Die Stimmen aus den übrigen Parteien sind teilweise unhaltbar. Der Bundestagsabgeordnete Otte (CDU) etwa äußerte: „Wenn ein rechtskräftig abgelehntes Asylgesuch keine Folgen hat, ist dies den Menschen nicht zu vermitteln.“ Was hat dieser Mensch im Bundestag zu suchen? Erstens: Es hat immer Folgen – z.B. die Erteilung einer Duldung. Zweitens: Er selbst hat das Integrationsgesetz mit der Möglichkeit der Ausbildungsduldung beschlossen. Und das ist jetzt nicht vermittelbar?

Ähnlich der Landtagsabgeordnete Thomas Adsch (CDU): „Wer kein Recht auf Asyl […] hat, muss unser Land wieder verlassen.“ Nein, Herr Adasch – in dem Bundesland, in dem Sie Abgeordneter sind, gibt es z.B. eine Härtefallkommission. Und die kann beschließen, Menschen ein Aufenthaltsrecht zuzubilligen, die kein Recht auf Asyl haben.

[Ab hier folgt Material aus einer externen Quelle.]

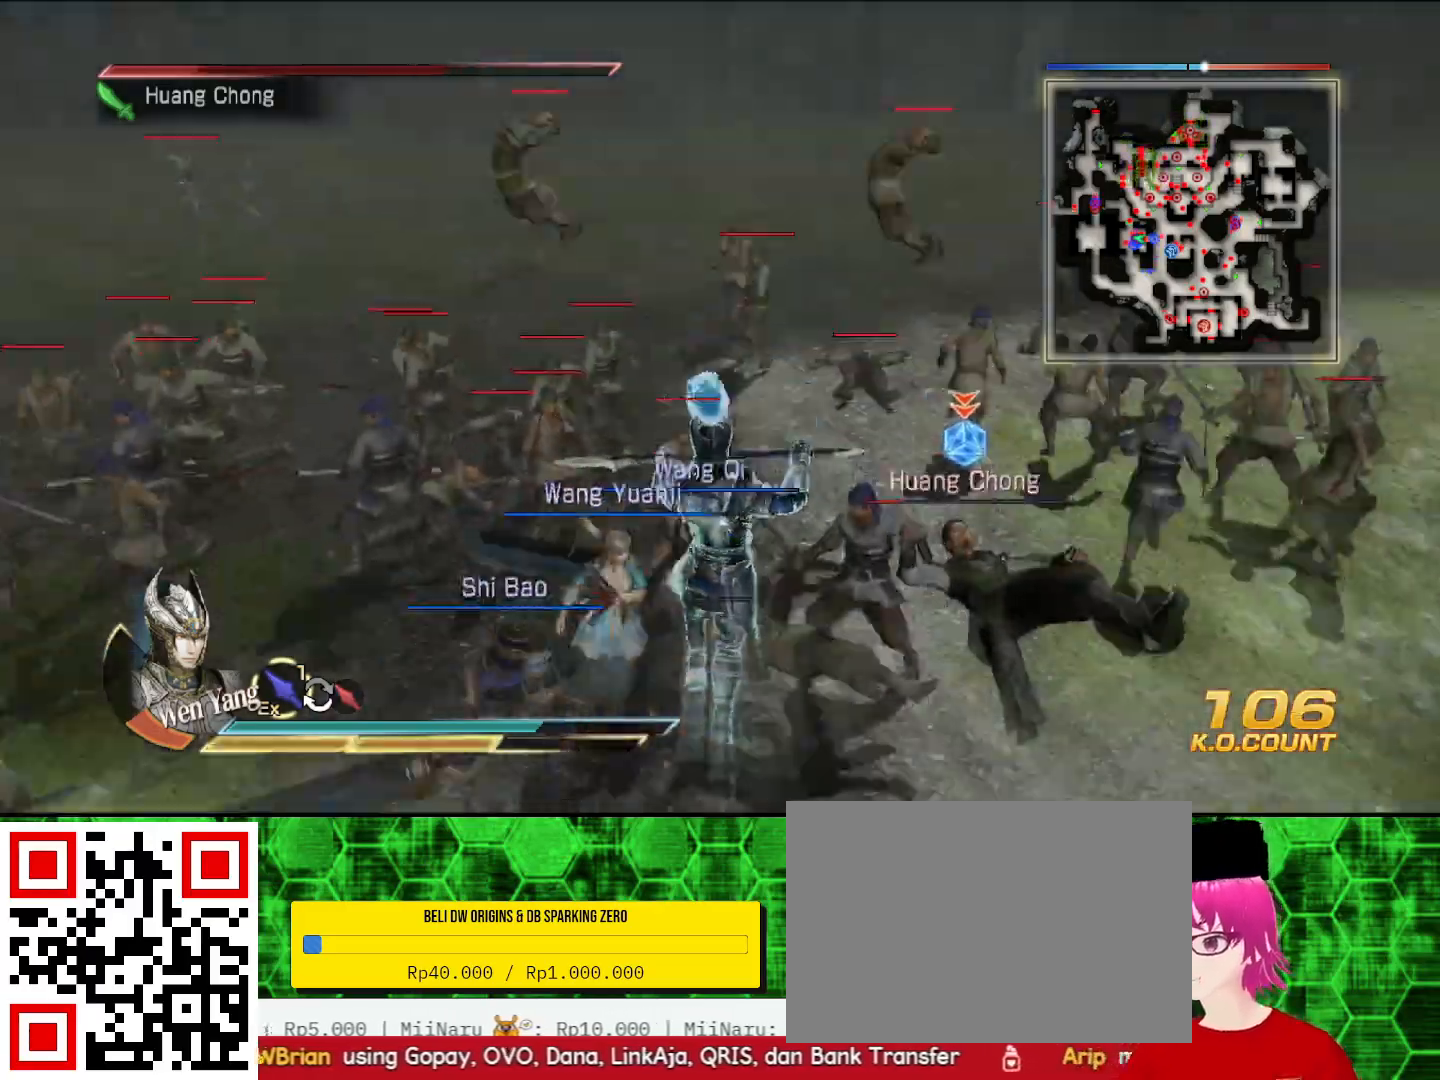
{"buttons": [], "left_stick": "down-right", "right_stick": "center", "events": [[33, "CIRCLE", "up"], [233, "left_stick", "right"], [400, "left_stick", "down-right"], [433, "SQUARE", "down"], [467, "SQUARE", "up"]]}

Die Celler SPD-Bundestagsabgeordnete Kirsten Lühmann wirft Nigge vor, er gieße „nur Öl ins Feuer und bediene Vorurteile“, wenn er die Härtefallkommission „völlig diskreditiere“ oder pauschal jedes ärztliche Attest in Frage stelle. Überflüssigerweise aber fordert sie Veränderungen für Konstellationen, die alle gesetzlich geregelt und zum Teil auch gerade erst mit ihrer Stimme verschärft wurden.

Und nebenbei: Bis auf Behiye Uca kritisierte niemand Michael Ende und die CZ. Den ersten Platz als Brandstifter kann aber fraglos die Heimatzeitung und ihr Redakteur beanspruchen.